◆ Übungsaufgaben ◆
1) Welche Ablösesumme wird im Lesetext für Anthony Yeboahs Wechsel von Eintracht Frankfurt zu Leeds United angegeben?
2) Zählen Sie sämtliche Fußballvereine auf, die im Lesetext mit Namen genannt werden.

◆ Lesetext ◆
───
August 1994: Über Ilvesheim nach Ghana

 

Nach dem Kreuzbandriss beim VfL Neckarau ging fußballerisch mehrere Jahre lang nichts. ich beendete das Studium und dank einer erfolgreicher Operation ging es 1993 in bescheidenem Umfang bei der SpVgg Ilvesheim wieder los.

 

Für die Mannheimer Bezirksliga reichte die eingeschränkte Belastbarkeit noch locker aus, die Kickerei war letztendlich Vorwand für eine große Dauerparty. Höhepunkt war die Einladung eines Mitspielers, den afrikanischen Teil seiner Familie in Ghana zu besuchen.

 

Dort lernten wir auf einer abenteuerlichen Bootsfahrt über den Volta-Stausee die Einheimischen Kwamena und Daniel kennen. Und die wiederum starteten im Januar `95 zu einem Westafrika-Trip. Ich war natürlich dabei.

 

 

 

Samstag, 07.01.1995: Beim Taylor

 

Zeitungslektüre in Accra, der Hauptstadt von Ghana. Im Daily Graphic steht: „Anthony Yeboahs Wechsel von Eintracht Frankfurt zu Leeds United für 5,8 Millionen US-Dollar Ablösesumme ist perfekt.“ Das Gehalt soll das gleiche wie in Frankfurt – angeblich 1,6 Millionen US-Dollar jährlich – sein.

 

Die Familien von Yeboah und Sammy Kuffour, so meint Paa Kofi, sollen in Kumasi leben, wo Yeboah ein großes Haus habe.

 

Yeboah äußert sich im Daily Graphic überrascht über einen Artikel in Deutschland, laut dem er nie mehr im Nationalteam, also bei den Black Stars, spielen werde. Yeboah versichert, das nie gesagt zu haben. Er hoffe, wieder eingeladen zu werden.

 

Accra, eine Straße parallel zur Kwame-Avenue. In der Nähe der Disco Piccadilly, in einem Hinterhof. Ein kleines Zimmer mit Bett, Schrank und einer Nähmaschine der Marke Singer, ohne Stromanschluss. Kwamena holt 18 Trikots und Hosen sowie zwei Torwarttrikots und -hosen für die Firmen-Mannschaft ab. Das Team der Möbelfabrik seiner Mutter also.

 

Alles von Hand genährt vom Taylor, der dieses Arbeitszimmer auch bewohnt. Kosten: Hundert US-Dollar. Fünfzig Meter weiter, Richtung Meer: Downtown-Sports, ein großzügiger Shop in Anthony Yeboahs Haus, der von dessen Bruder geführt wird.
───
◆ Rohdaten ◆
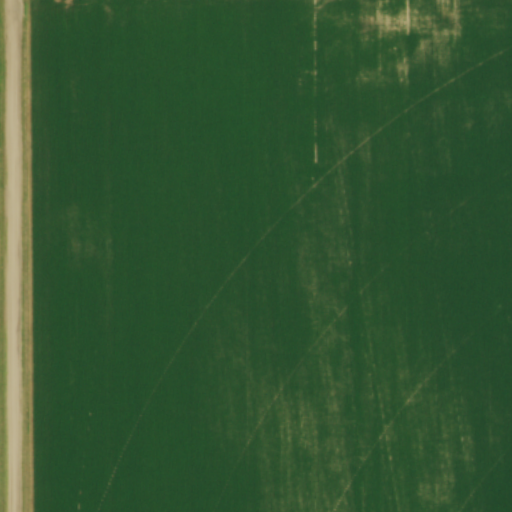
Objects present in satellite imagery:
road: (5, 256)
───
◆ Lösungen ◆
1) 5,8 Millionen US-Dollar.

2) VfL Neckarau, SpVgg Ilvesheim, Eintracht Frankfurt, Leeds United